Chart-based quiz items:
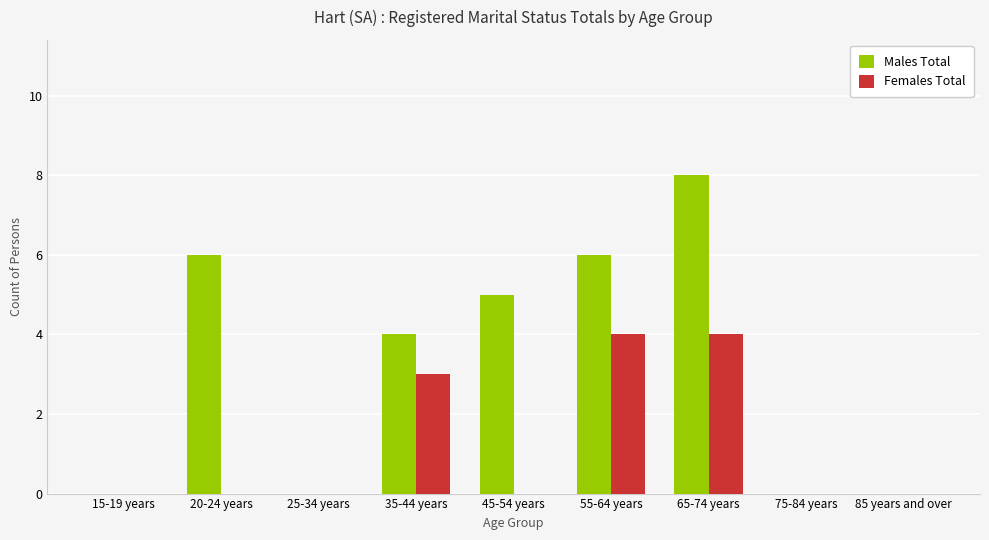

Count the number of categories in the chart.

9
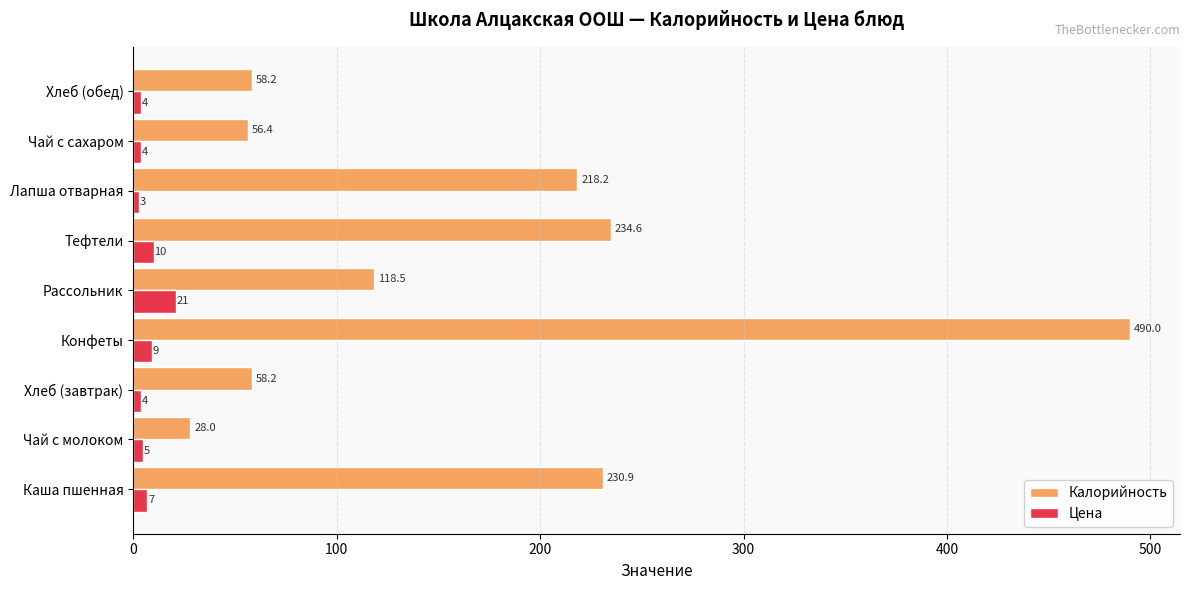

Where is Калорийность nearest to the value 258?

Тефтели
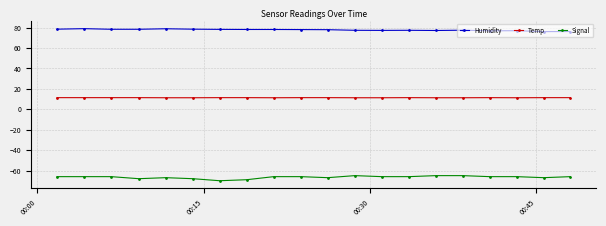

How many categories are shown in the chart?

20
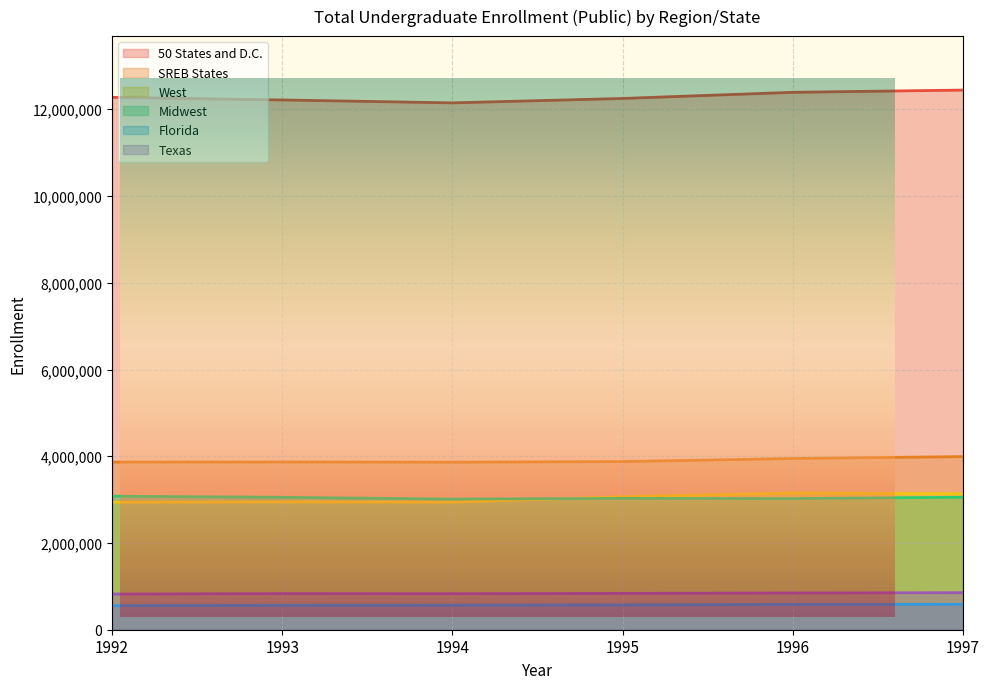

At which label does West first exceed 3067505?

1996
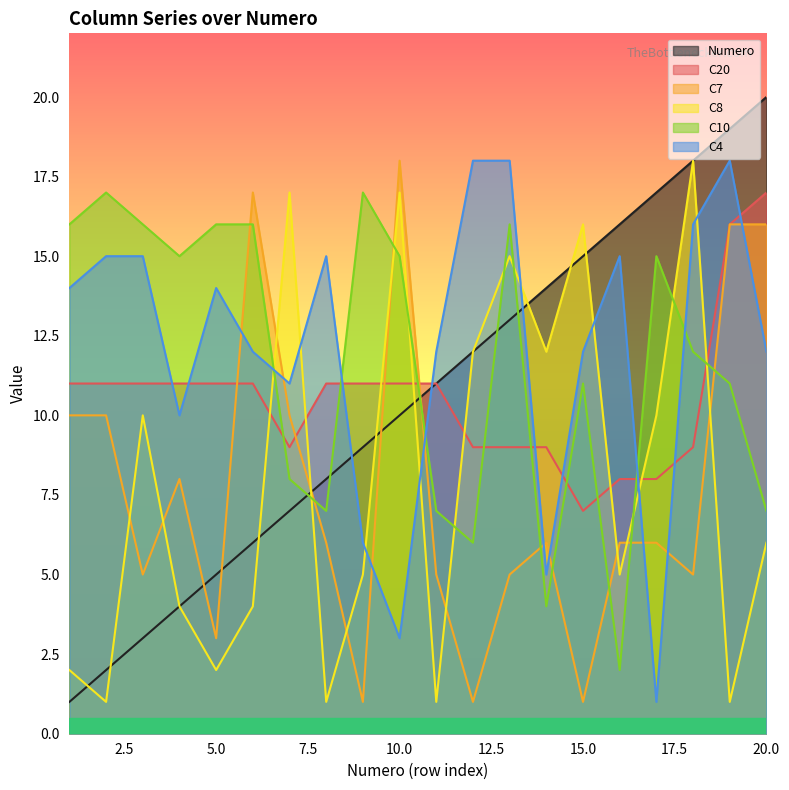

True or false: C7 has a value of 10 at 8.

False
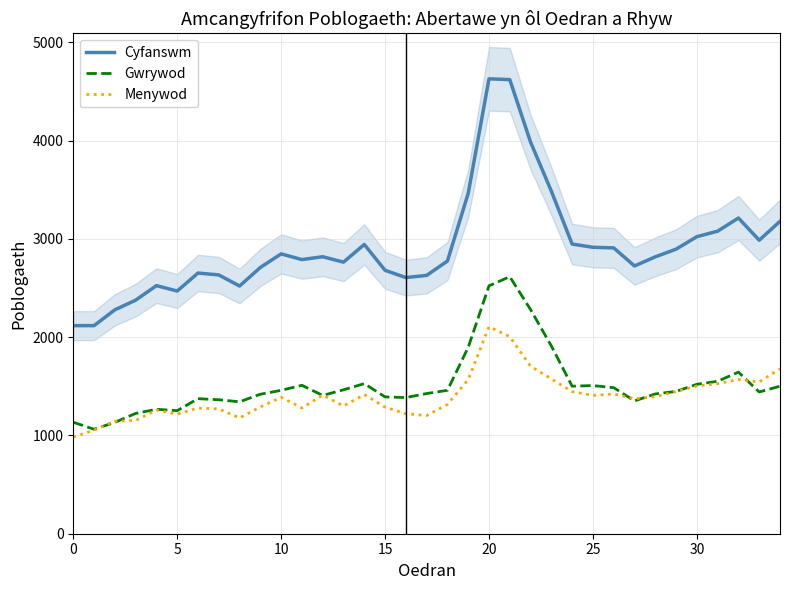

Between 9 and 32, which series saw the biggest shift?

Cyfanswm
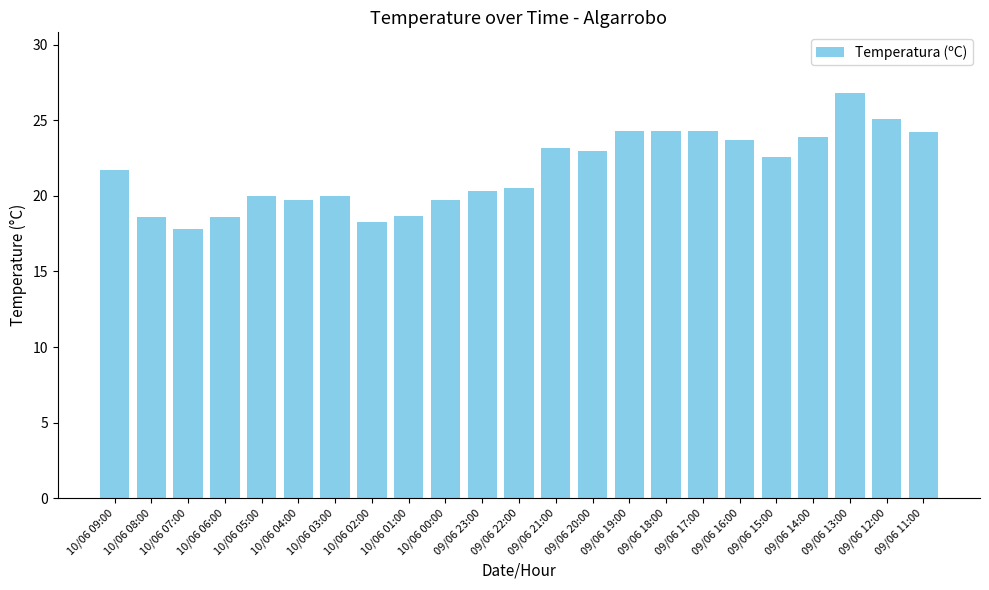

What is the label of the 20th bar from the left?

09/06 14:00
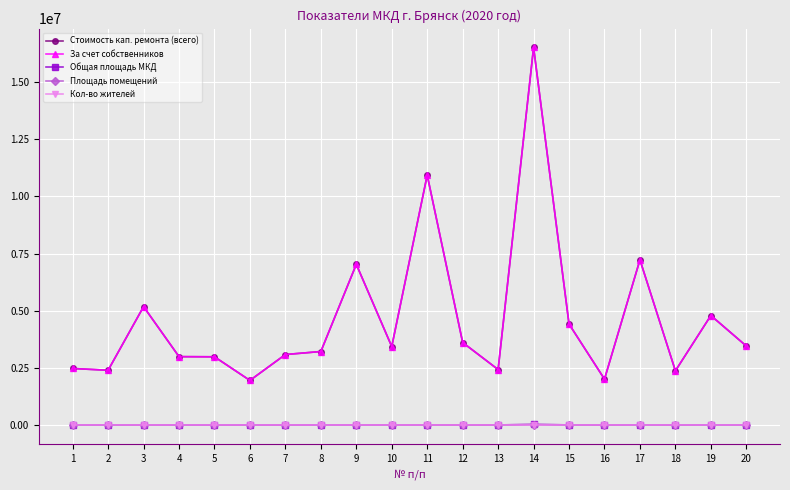

How many lines are shown in the chart?

5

▸ Your objective
Swap "chart" for "graph" everywhere it occurs in the records, and write all the records out again with nothing else changed. Leave the pictures out.

▸ Result below
Count the number of categories in the graph.

9

Where is Калорийность nearest to the value 258?

Тефтели

How many categories are shown in the graph?

20

At which label does West first exceed 3067505?

1996

True or false: C7 has a value of 10 at 8.

False

Between 9 and 32, which series saw the biggest shift?

Cyfanswm

What is the label of the 20th bar from the left?

09/06 14:00

How many lines are shown in the graph?

5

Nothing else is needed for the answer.